Psalm 51. Miserere mei, DeusHave mercy upon me, O God, after thy great goodness : according to the multitude of thy mercies do away mine offences.
2. Wash me throughly from my wickedness : and cleanse me from my sin.
3. For I acknowledge my faults : and my sin is ever before me.
4. Against thee only have I sinned, and done this evil in thy sight : that thou mightest be justified in thy saying, and clear when thou art judged.
5. Behold, I was shapen in wickedness : and in sin hath my mother conceived me.
6. But lo, thou requirest truth in the inward parts: and shalt make me to understand wisdom secretly.
7. Thou shalt purge me with hyssop, and I shall be clean : thou shalt wash me, and I shall be whiter than snow.
8. Thou shalt make me hear of joy and gladness : that the bones which thou hast broken may rejoice.
9. Turn thy face from my sins : and put out all my misdeeds.
10. Make me a clean heart, O God : and renew a right spirit within me.

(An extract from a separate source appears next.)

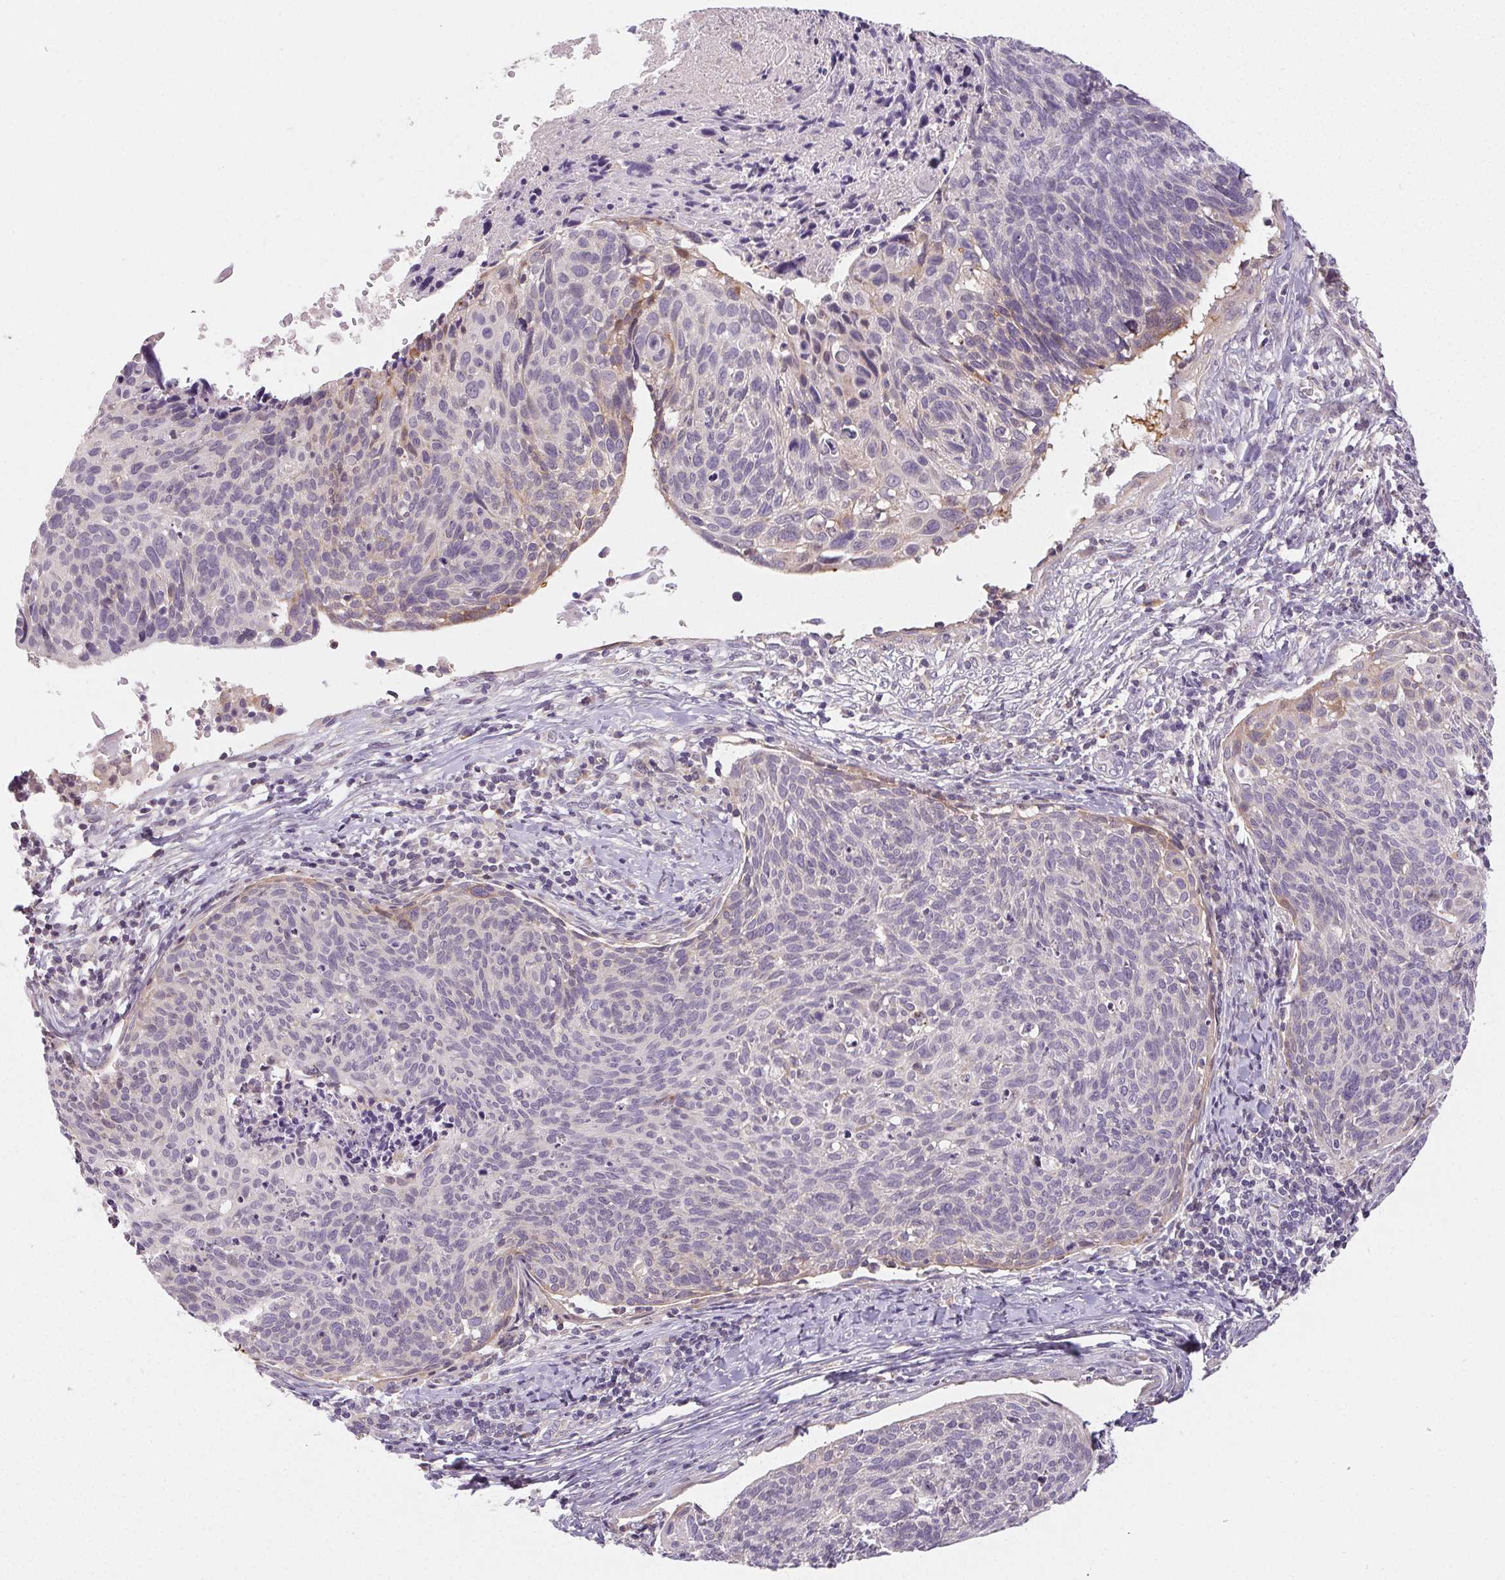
{"staining": {"intensity": "negative", "quantity": "none", "location": "none"}, "tissue": "cervical cancer", "cell_type": "Tumor cells", "image_type": "cancer", "snomed": [{"axis": "morphology", "description": "Squamous cell carcinoma, NOS"}, {"axis": "topography", "description": "Cervix"}], "caption": "A high-resolution image shows immunohistochemistry staining of cervical cancer (squamous cell carcinoma), which reveals no significant expression in tumor cells.", "gene": "TMEM52B", "patient": {"sex": "female", "age": 49}}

11. Cast me not away from thy presence : and take not thy holy Spirit from me.
12. O give me the comfort of thy help again : and stablish me with thy free Spirit.
13. Then shall I teach thy ways unto the wicked : and sinners shall be converted unto thee.
14. Deliver me from blood-guiltiness, O God, thou that art the God of my health : and my tongue shall sing of thy righteousness.
15. Thou shalt open my lips, O Lord : and my mouth shall shew thy praise.
16. For thou desirest no sacrifice, else would I give it thee : but thou delightest not in burnt-offerings.
17. The sacrifice of God is a troubled spirit : a broken and contrite heart, O God, shalt thou not despise.
18. O be favourable and gracious unto Sion : build thou the walls of Jerusalem.
19. Then shalt thou be pleased with the sacrifice of righteousness, with the burnt-offerings and oblations : then shall they offer young bullocks upon thine altar.